What Do You Know?

The Philosophy

This session follows on from the 'Knowledge' session, but it works independently of that. It gets children to look at the nature of knowledge – where does it come from, and how can we distinguish it from belief or opinion, and what kind of things can we know about?

Like 'Tabby Is A Cat', use sentences on sheets of paper laid out on the floor. It is quite important in this session because the children get to physically move the sentences about. If you are not following on from the Knowledge session, you will need some kind of warm-up or stimulus. I would recommend using classic philosophical examples. Here is one that is adapted from Novick:

Stimulus 1

A boy supports [insert uncontroversial football team that will not distract the football fans]. They play [insert second uncontroversial football team]. He goes online after the match to check the scores. But he doesn't realise that he is looking at an old website. It tells him that his team won 3-0 so he's really pleased. But it's actually the score from the match played last season between the two teams, not today's match.

Task Question 1

  • Does the boy know the score?

Probably most children will say 'No'. Assuming no child thinks of it themselves you can then tell them: Actually, the match today ended with exactly the same score as last season. The score was 3-0 today as well. So does the boy know the score?

Nested Questions:

  • What do you need in order to know something?
  • Is it enough to believe something that is true?
  • What do you know?

Task Question 2

  • Can you think of one thing that you definitely know?

[This is where the Knowledge session often ends so you would pick up here]
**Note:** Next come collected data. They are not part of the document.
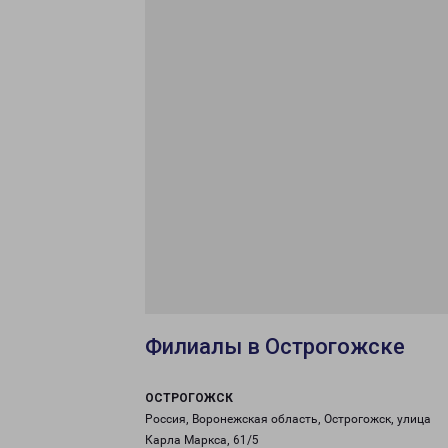
Филиалы в Острогожске
ОСТРОГОЖСК
Россия, Воронежская область, Острогожск, улица
Карла Маркса, 61/5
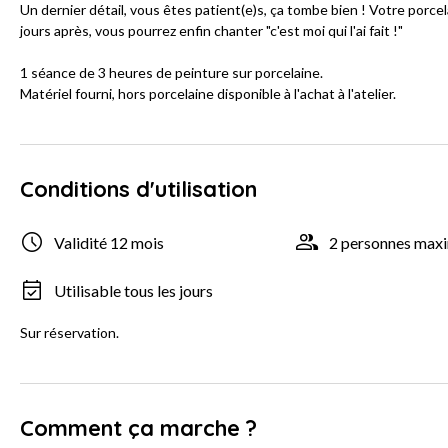
Un dernier détail, vous êtes patient(e)s, ça tombe bien ! Votre porc
jours après, vous pourrez enfin chanter "c'est moi qui l'ai fait !"
1 séance de 3 heures de peinture sur porcelaine.
Matériel fourni, hors porcelaine disponible à l'achat à l'atelier.
Conditions d'utilisation
Validité 12 mois
2 personnes ma
Utilisable tous les jours
Sur réservation.
Comment ça marche ?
There are two ways to do this. One way is to write some of the children's answers on sheets of paper. Another is to prepare some examples of your own. And of course you can mix the two. Examples might be:

Dinosaurs are extinct.

2 + 2 = 4

Cheryl Cole is beautiful.

Pluto/The moon is a planet.

Unicorns have one horn.

People in Haiti [or Japan or wherever is topical] need help.

Yesterday was Wednesday.

The 2012 Olympics are in London.

Lay them in the middle of the floor. Then tell the students that they should move one to the left if they know it, and to the right if they don't. First they discuss in pairs which ones they'd like to move, where, and why. Then invite a child to move one. This is a good opportunity to pick out children who don't speak often. Then ask another child to move one. At this stage you can start asking if anyone disagrees with any of the two movements so far. And so you go on. Children can move things back if they disagree with the person who moved it – sometimes a sheet can travel a lot in the time! The aim is to try to get the whole class agreeing which sentences go in the 'know' group, and which sentences go in the 'don't know' group. It can go on for a while. In practice, a lot of the discussion will centre on whether something is true rather than whether we know it, but they do pick up on the reasons for being sceptical.